= Goal of the exercise =
When you reach the line that contains "16-Oct-2016. | Not agreed to. | No |" in the data below, start reproducing lines exactly, and stop after the line that contains "14.30hrs. | Not agreed to. | No |".

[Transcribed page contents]
--- --- ---
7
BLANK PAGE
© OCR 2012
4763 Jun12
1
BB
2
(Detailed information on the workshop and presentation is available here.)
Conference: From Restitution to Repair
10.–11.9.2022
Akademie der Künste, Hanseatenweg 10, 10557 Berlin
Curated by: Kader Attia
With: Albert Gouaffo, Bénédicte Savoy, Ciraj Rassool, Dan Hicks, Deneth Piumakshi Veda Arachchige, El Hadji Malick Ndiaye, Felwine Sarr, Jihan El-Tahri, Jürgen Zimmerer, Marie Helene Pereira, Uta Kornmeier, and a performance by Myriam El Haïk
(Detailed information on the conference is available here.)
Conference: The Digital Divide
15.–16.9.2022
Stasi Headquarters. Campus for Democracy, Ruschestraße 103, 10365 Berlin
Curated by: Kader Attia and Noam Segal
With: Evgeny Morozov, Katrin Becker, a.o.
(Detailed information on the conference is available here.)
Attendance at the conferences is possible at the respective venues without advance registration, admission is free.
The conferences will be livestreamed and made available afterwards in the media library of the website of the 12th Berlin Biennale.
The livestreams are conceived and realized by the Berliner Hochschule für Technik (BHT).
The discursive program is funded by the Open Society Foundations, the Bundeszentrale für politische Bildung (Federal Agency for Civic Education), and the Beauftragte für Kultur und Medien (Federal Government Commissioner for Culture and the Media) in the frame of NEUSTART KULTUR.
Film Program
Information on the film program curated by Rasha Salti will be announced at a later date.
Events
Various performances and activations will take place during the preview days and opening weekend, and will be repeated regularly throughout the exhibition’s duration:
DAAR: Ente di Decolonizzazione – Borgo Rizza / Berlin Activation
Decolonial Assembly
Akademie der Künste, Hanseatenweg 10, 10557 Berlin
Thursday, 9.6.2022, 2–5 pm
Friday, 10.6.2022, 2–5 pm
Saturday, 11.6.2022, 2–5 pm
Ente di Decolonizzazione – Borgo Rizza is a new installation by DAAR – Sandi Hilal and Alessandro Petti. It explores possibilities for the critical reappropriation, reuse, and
--- --- ---
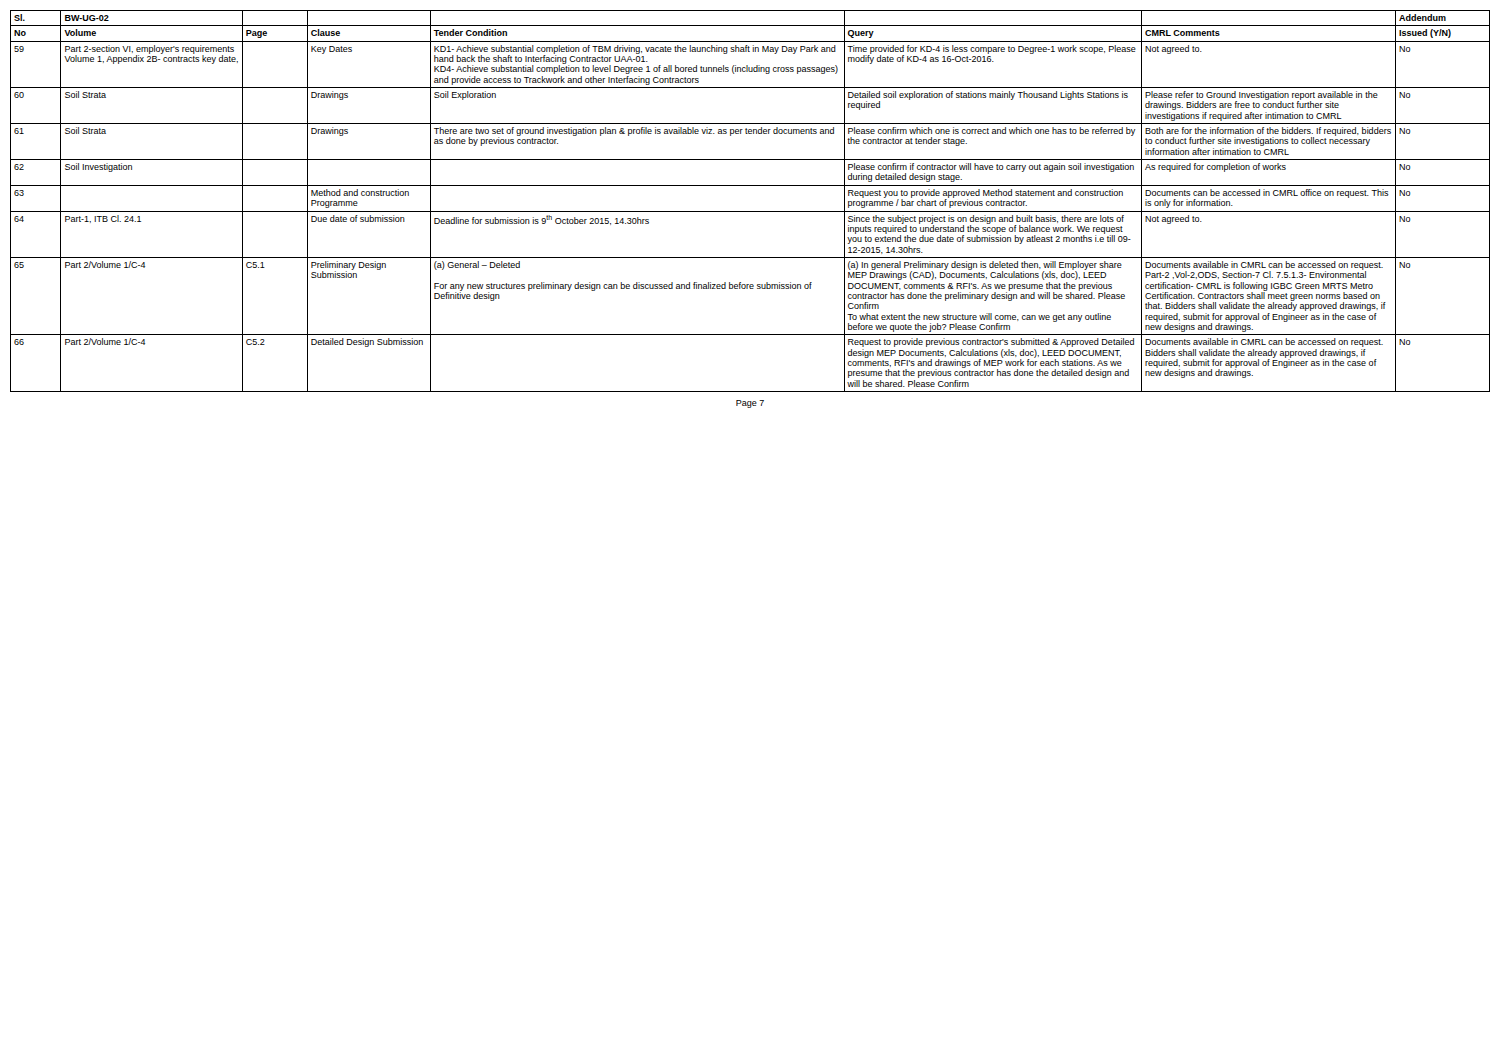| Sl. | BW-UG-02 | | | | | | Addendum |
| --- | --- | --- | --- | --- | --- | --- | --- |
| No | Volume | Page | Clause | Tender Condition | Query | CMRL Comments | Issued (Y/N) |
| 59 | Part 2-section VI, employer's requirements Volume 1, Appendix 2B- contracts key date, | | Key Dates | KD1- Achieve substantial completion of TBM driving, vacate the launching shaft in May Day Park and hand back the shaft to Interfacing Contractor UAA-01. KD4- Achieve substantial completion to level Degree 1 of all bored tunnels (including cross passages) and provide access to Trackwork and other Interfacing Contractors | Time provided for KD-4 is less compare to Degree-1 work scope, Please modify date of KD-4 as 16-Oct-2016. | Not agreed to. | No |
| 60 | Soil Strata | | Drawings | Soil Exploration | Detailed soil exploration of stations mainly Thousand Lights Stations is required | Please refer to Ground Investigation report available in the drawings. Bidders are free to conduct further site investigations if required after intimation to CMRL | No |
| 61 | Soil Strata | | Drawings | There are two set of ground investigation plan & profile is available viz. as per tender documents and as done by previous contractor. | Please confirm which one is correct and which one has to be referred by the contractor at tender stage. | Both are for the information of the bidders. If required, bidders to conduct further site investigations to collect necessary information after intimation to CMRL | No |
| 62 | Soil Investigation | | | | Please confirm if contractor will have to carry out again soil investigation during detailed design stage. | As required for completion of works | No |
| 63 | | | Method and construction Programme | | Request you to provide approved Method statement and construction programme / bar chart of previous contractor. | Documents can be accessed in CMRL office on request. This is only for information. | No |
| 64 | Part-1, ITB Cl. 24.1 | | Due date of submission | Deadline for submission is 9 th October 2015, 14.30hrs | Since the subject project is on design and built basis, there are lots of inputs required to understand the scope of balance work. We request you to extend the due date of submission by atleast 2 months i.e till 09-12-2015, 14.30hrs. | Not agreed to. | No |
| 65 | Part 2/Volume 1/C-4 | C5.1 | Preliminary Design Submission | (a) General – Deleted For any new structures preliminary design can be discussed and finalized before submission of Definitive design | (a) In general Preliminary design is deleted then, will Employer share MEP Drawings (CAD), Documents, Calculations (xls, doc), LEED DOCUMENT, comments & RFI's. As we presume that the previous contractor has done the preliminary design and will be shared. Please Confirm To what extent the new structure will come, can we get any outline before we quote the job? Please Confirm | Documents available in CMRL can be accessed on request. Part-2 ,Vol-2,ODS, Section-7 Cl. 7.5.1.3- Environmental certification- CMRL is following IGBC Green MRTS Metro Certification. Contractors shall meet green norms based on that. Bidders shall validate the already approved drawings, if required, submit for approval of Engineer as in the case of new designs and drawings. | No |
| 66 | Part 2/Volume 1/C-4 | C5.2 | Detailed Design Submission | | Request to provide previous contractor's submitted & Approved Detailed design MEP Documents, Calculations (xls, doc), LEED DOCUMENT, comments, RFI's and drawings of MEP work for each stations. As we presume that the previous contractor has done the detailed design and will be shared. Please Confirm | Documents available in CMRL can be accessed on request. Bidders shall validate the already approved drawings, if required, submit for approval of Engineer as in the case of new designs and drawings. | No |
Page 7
--- --- ---
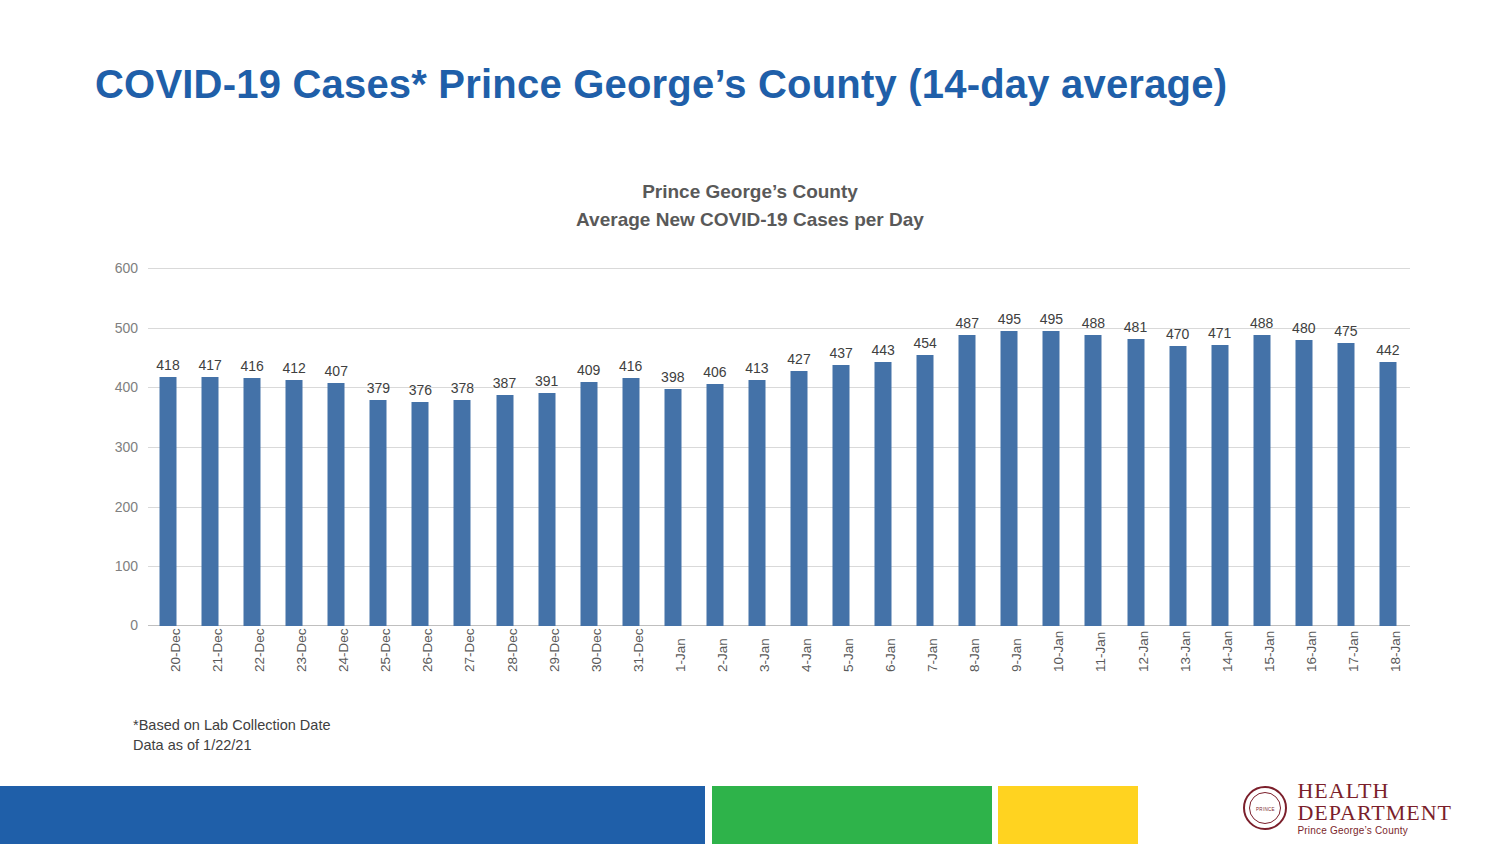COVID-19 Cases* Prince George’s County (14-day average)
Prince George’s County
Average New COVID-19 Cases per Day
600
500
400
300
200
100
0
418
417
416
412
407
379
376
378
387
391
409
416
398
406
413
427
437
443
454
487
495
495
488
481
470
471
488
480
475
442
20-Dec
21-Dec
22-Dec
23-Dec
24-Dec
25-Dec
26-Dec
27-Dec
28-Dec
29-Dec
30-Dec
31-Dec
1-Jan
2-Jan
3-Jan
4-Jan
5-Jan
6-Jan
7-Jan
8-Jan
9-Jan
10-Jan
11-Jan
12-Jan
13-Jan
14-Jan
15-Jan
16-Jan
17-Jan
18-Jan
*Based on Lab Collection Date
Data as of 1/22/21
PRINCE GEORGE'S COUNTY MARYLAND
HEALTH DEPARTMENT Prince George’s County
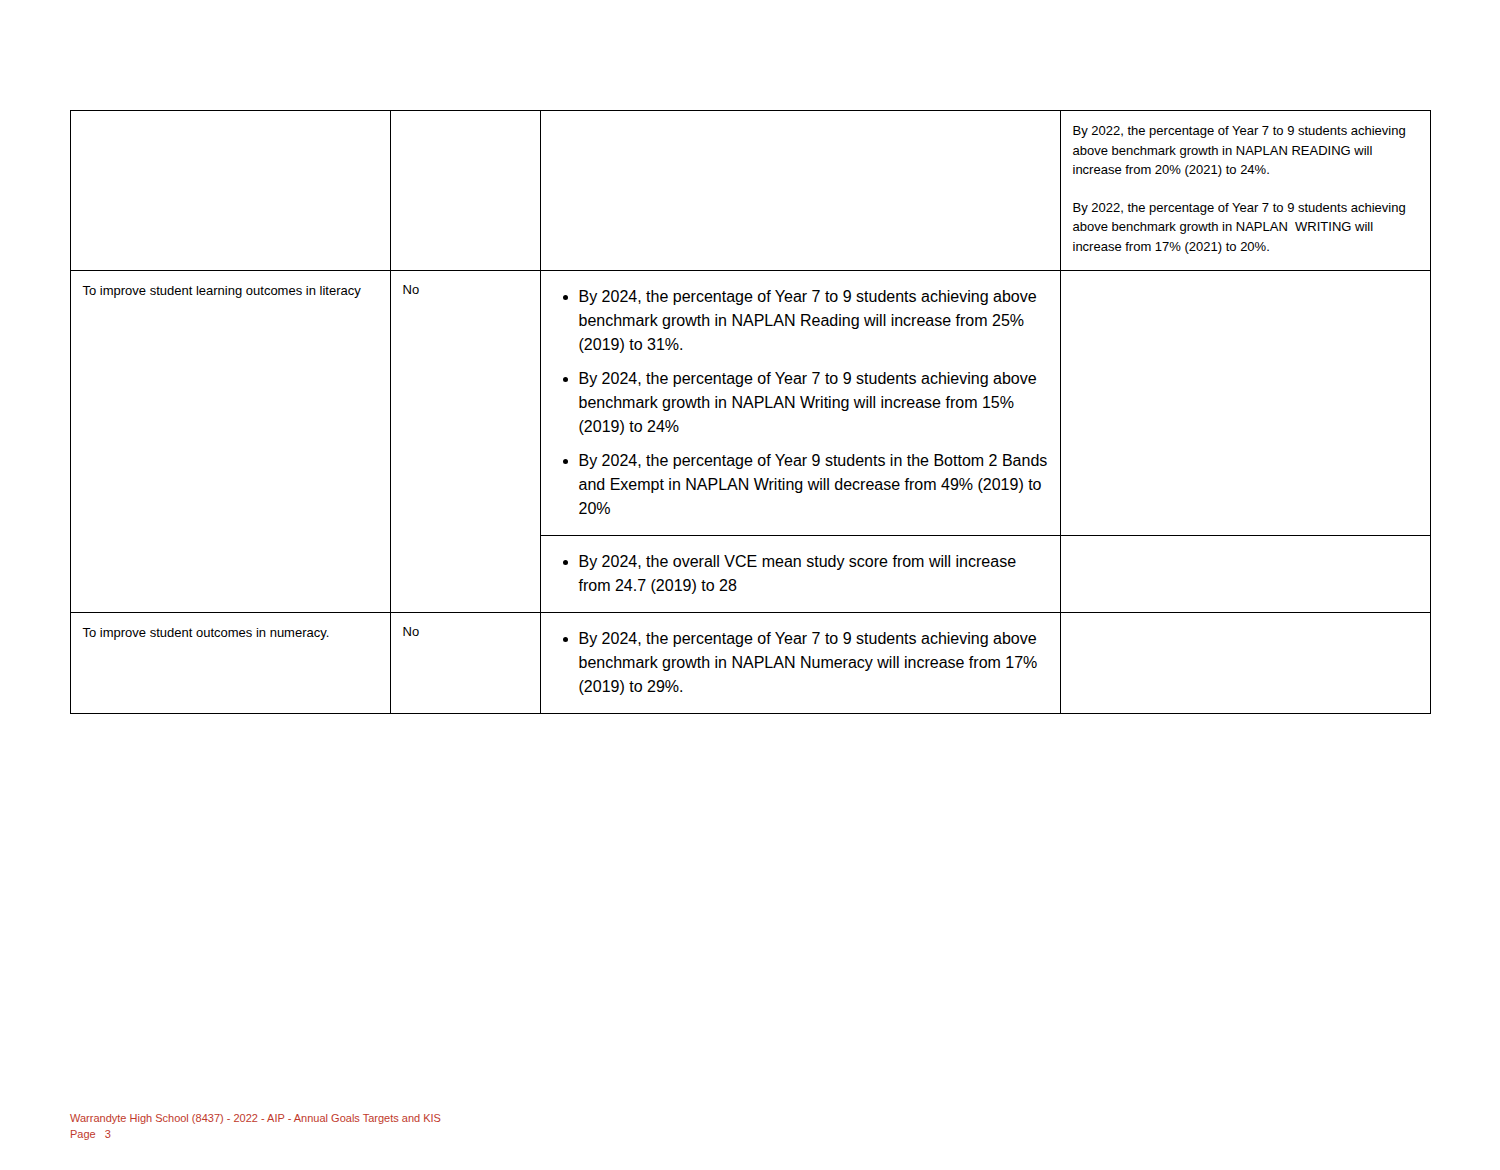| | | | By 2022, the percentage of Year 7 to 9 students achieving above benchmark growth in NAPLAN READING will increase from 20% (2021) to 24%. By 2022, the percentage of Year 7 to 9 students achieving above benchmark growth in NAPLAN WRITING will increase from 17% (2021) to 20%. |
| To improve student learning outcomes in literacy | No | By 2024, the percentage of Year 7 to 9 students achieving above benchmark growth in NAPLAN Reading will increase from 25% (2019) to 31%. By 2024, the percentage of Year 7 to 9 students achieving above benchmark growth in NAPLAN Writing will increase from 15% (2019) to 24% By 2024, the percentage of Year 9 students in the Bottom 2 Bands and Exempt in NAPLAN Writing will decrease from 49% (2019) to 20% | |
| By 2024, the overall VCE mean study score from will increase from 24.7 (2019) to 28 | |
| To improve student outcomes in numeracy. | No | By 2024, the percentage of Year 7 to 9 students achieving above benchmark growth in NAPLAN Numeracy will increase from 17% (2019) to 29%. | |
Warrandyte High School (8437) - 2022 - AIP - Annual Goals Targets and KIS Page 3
--- --- ---
= Output of the task =
| 59 | Part 2-section VI, employer's requirements Volume 1, Appendix 2B- contracts key date, | | Key Dates | KD1- Achieve substantial completion of TBM driving, vacate the launching shaft in May Day Park and hand back the shaft to Interfacing Contractor UAA-01. KD4- Achieve substantial completion to level Degree 1 of all bored tunnels (including cross passages) and provide access to Trackwork and other Interfacing Contractors | Time provided for KD-4 is less compare to Degree-1 work scope, Please modify date of KD-4 as 16-Oct-2016. | Not agreed to. | No |
| 60 | Soil Strata | | Drawings | Soil Exploration | Detailed soil exploration of stations mainly Thousand Lights Stations is required | Please refer to Ground Investigation report available in the drawings. Bidders are free to conduct further site investigations if required after intimation to CMRL | No |
| 61 | Soil Strata | | Drawings | There are two set of ground investigation plan & profile is available viz. as per tender documents and as done by previous contractor. | Please confirm which one is correct and which one has to be referred by the contractor at tender stage. | Both are for the information of the bidders. If required, bidders to conduct further site investigations to collect necessary information after intimation to CMRL | No |
| 62 | Soil Investigation | | | | Please confirm if contractor will have to carry out again soil investigation during detailed design stage. | As required for completion of works | No |
| 63 | | | Method and construction Programme | | Request you to provide approved Method statement and construction programme / bar chart of previous contractor. | Documents can be accessed in CMRL office on request. This is only for information. | No |
| 64 | Part-1, ITB Cl. 24.1 | | Due date of submission | Deadline for submission is 9 th October 2015, 14.30hrs | Since the subject project is on design and built basis, there are lots of inputs required to understand the scope of balance work. We request you to extend the due date of submission by atleast 2 months i.e till 09-12-2015, 14.30hrs. | Not agreed to. | No |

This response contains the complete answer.